■ DATA SUPPLIED
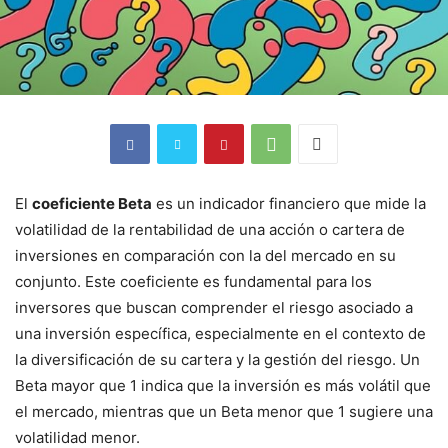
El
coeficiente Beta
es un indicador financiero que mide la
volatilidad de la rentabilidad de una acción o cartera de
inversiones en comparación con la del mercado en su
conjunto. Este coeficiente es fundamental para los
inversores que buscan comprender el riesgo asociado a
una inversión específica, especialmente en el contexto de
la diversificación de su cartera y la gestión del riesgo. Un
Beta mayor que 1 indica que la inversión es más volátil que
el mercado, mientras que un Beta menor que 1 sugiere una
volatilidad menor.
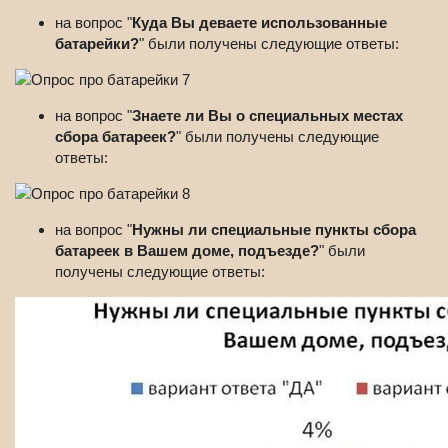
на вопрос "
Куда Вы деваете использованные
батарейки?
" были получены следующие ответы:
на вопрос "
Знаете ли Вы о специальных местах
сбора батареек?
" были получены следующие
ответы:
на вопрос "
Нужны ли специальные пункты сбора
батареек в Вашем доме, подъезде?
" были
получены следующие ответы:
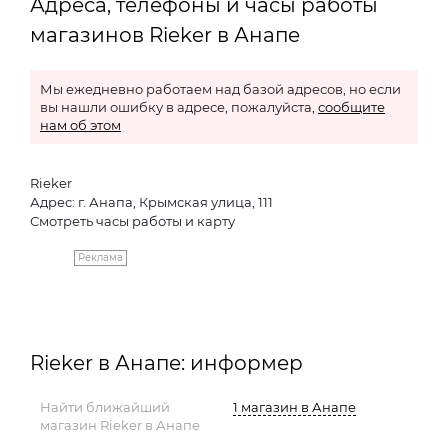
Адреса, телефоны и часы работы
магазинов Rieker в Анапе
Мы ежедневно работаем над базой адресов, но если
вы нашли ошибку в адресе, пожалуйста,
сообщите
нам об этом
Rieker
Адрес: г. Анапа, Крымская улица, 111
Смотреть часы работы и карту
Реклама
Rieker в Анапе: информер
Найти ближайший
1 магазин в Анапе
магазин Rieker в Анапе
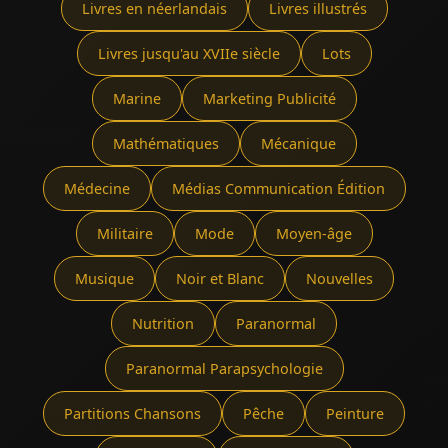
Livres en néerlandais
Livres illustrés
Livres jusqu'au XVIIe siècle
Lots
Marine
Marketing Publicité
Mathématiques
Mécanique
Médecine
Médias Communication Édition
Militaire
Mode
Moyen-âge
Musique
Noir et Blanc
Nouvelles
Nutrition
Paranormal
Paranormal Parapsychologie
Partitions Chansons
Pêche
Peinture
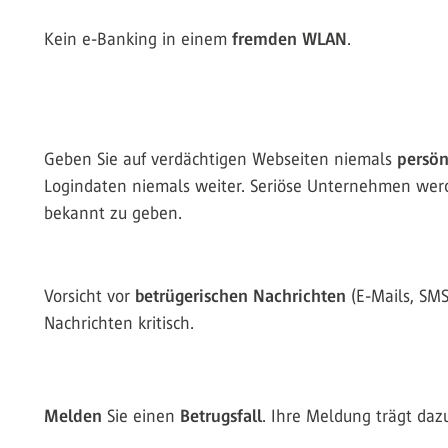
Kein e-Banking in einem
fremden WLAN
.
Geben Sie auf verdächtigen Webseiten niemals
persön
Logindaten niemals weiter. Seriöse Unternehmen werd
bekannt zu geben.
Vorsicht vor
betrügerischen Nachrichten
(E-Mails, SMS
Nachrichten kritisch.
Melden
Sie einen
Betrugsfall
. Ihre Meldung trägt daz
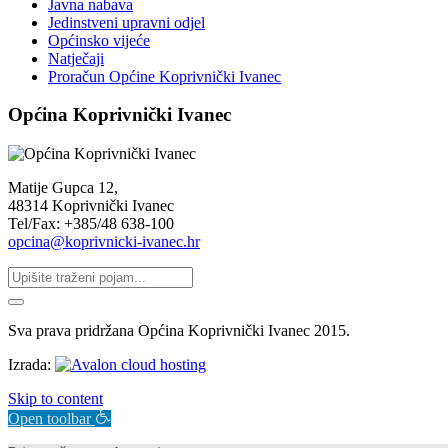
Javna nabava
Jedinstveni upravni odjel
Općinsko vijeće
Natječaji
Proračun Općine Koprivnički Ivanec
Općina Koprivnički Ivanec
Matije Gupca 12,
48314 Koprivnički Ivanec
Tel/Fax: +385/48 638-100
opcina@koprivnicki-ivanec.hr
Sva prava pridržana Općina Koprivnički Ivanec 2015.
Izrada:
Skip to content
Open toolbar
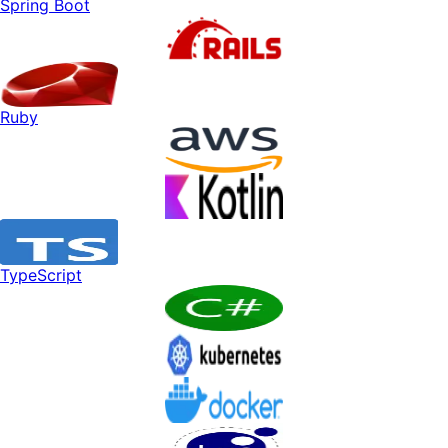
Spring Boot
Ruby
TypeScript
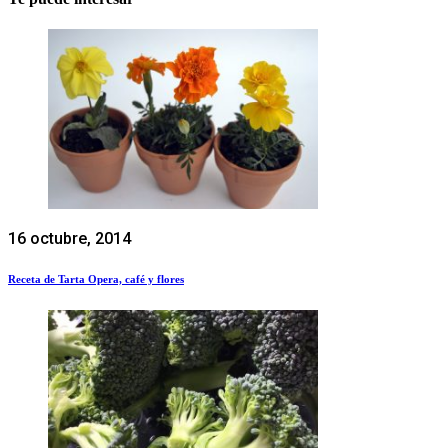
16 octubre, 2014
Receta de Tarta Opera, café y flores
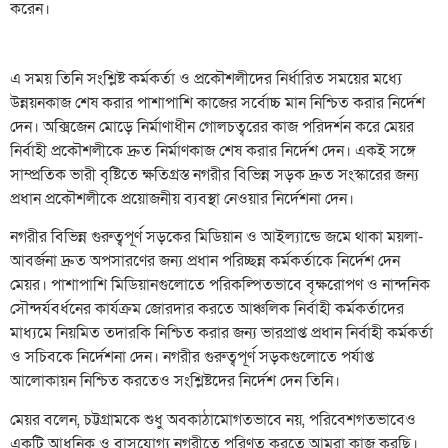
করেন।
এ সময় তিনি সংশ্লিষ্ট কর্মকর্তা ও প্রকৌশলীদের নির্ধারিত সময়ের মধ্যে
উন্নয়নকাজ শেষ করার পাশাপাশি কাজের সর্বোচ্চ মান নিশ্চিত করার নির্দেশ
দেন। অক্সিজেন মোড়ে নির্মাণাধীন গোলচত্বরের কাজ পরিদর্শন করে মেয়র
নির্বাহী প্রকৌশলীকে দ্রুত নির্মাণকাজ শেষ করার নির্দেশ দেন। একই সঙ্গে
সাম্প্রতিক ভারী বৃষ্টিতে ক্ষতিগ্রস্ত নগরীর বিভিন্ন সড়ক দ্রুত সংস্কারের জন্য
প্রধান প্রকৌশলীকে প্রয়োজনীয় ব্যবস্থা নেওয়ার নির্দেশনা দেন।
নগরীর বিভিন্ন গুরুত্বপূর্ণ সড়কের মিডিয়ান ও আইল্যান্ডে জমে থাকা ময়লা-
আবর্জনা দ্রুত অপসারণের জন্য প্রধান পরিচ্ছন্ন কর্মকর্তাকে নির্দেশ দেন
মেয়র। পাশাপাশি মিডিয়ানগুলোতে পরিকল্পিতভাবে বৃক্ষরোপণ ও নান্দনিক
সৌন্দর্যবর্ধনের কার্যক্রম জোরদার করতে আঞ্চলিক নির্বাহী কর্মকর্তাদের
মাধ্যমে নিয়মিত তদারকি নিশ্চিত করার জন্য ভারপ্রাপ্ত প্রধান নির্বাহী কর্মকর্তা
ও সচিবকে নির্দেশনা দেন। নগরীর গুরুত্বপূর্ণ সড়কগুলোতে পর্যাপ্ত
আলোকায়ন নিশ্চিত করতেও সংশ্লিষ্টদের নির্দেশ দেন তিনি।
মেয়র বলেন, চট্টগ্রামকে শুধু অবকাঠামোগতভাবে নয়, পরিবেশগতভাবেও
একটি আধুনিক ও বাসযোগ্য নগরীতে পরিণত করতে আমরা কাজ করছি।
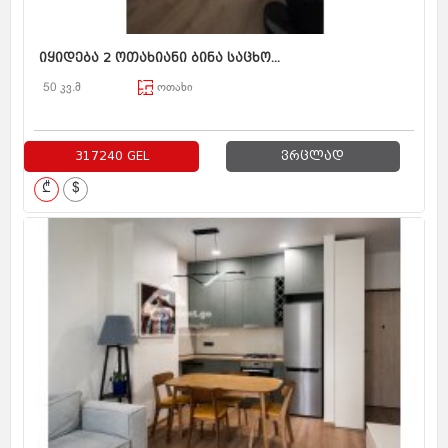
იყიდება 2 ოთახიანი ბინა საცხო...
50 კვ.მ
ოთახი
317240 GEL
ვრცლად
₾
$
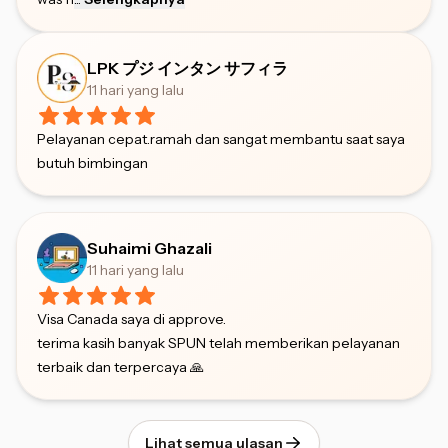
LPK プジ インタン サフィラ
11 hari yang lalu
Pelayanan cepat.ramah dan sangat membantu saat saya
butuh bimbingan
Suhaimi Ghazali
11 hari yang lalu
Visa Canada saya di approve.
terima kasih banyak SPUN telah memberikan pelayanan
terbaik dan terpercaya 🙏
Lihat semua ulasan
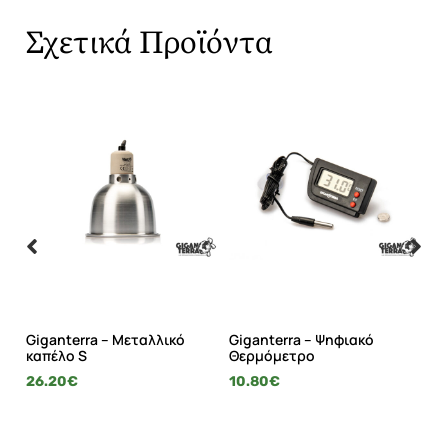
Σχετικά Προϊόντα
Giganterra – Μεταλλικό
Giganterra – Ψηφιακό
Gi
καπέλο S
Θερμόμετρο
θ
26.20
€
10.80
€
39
==
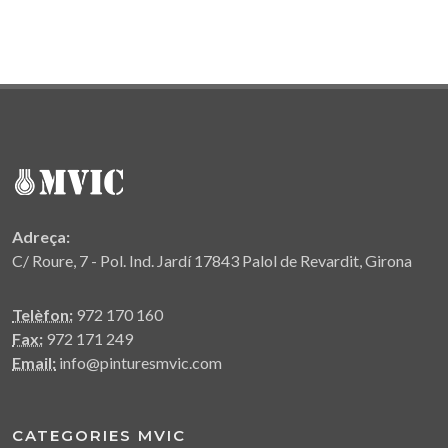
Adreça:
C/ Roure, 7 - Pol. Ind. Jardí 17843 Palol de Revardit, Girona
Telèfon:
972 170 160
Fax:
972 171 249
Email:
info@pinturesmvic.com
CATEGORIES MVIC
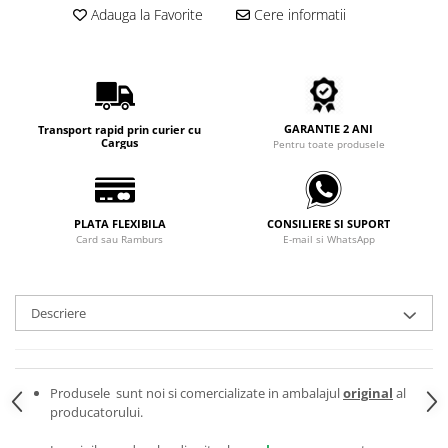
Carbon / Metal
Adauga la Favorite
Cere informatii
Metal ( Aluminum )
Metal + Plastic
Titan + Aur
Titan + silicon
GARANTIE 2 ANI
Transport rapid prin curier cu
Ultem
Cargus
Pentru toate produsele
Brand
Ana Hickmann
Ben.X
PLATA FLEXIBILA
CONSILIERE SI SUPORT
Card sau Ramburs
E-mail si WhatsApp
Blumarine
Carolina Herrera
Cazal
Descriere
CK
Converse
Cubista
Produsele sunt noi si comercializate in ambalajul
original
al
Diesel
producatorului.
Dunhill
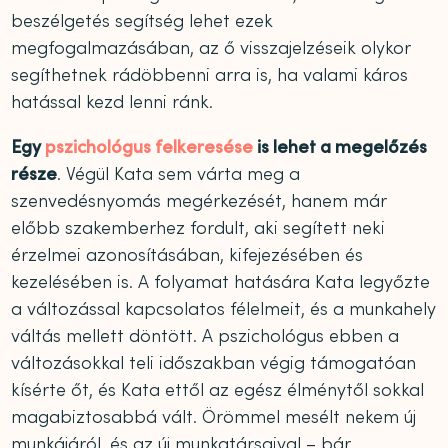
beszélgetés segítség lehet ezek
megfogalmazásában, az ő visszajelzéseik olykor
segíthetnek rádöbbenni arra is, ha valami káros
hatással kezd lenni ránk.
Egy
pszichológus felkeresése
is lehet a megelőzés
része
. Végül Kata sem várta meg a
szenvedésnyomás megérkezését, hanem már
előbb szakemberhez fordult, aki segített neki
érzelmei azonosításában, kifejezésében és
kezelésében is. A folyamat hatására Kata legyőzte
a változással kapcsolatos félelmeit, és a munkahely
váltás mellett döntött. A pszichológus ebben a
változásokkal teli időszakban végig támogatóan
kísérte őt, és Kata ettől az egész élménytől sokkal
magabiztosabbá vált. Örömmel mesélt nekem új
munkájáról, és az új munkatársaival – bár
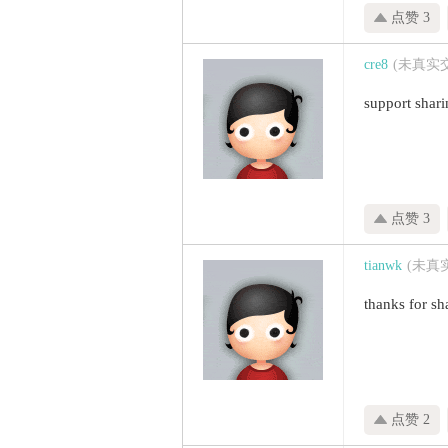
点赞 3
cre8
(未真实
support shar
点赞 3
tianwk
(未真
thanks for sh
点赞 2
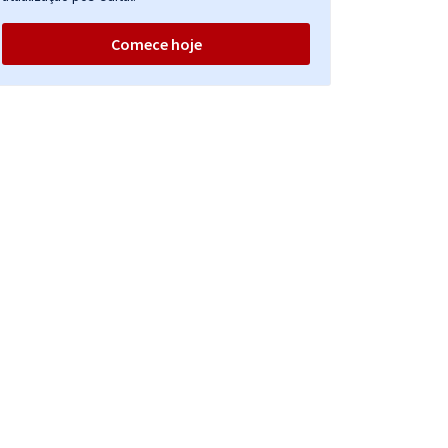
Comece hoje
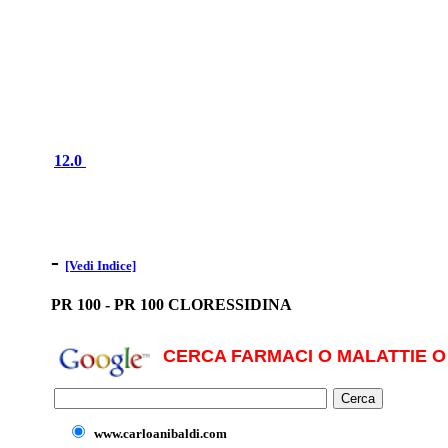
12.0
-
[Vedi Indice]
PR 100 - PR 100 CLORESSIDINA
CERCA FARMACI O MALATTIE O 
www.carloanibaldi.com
---
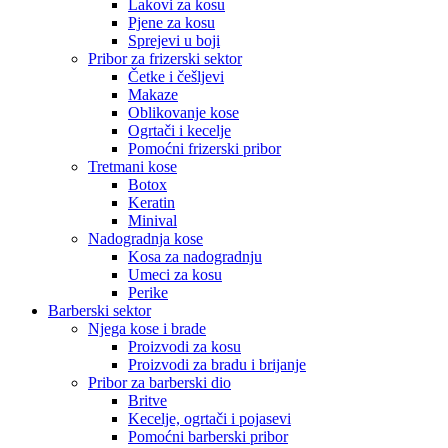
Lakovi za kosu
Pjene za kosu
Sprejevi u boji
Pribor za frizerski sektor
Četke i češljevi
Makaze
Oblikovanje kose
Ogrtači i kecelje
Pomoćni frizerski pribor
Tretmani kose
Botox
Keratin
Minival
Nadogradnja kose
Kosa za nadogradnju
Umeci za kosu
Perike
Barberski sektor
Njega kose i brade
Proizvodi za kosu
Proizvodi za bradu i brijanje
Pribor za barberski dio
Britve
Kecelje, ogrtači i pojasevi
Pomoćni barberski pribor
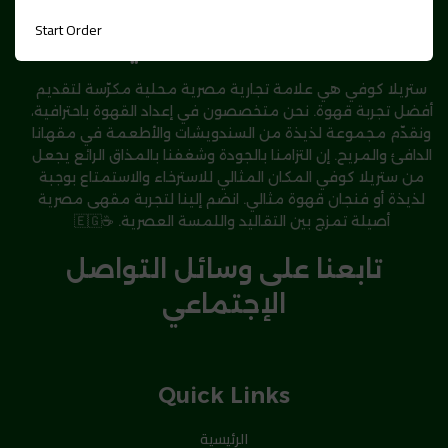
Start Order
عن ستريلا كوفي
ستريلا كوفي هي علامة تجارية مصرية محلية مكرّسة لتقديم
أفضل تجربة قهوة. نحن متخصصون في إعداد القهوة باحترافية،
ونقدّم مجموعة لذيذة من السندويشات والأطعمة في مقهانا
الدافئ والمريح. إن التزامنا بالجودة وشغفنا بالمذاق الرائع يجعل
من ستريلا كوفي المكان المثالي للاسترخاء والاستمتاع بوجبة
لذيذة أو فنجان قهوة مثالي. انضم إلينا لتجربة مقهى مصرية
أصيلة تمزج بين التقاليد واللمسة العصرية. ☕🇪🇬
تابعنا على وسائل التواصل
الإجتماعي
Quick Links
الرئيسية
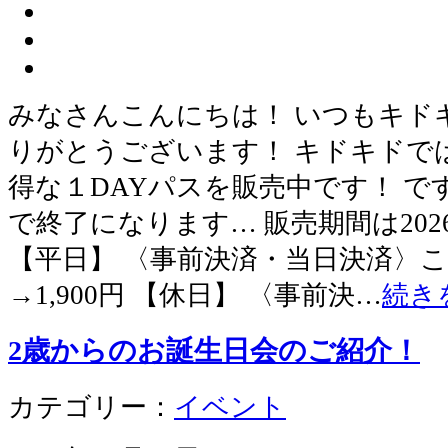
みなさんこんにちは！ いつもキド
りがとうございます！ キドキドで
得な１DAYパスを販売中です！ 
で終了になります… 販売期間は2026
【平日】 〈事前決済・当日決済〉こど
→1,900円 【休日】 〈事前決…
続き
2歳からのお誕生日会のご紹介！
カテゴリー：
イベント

■ TASK TO COMPLETE
Please copy out from the data above, without any picture, exactly the lines running from the one that holds "Proizvodi za bradu i brijanje" through the one that holds "الدافئ والمريح. إن", and nothing beyond them.

■ TASK SOLUTION
Proizvodi za bradu i brijanje
Pribor za barberski dio
Britve
Kecelje, ogrtači i pojasevi
Pomoćni barberski pribor
Start Order
عن ستريلا كوفي
ستريلا كوفي هي علامة تجارية مصرية محلية مكرّسة لتقديم
أفضل تجربة قهوة. نحن متخصصون في إعداد القهوة باحترافية،
ونقدّم مجموعة لذيذة من السندويشات والأطعمة في مقهانا
الدافئ والمريح. إن التزامنا بالجودة وشغفنا بالمذاق الرائع يجعل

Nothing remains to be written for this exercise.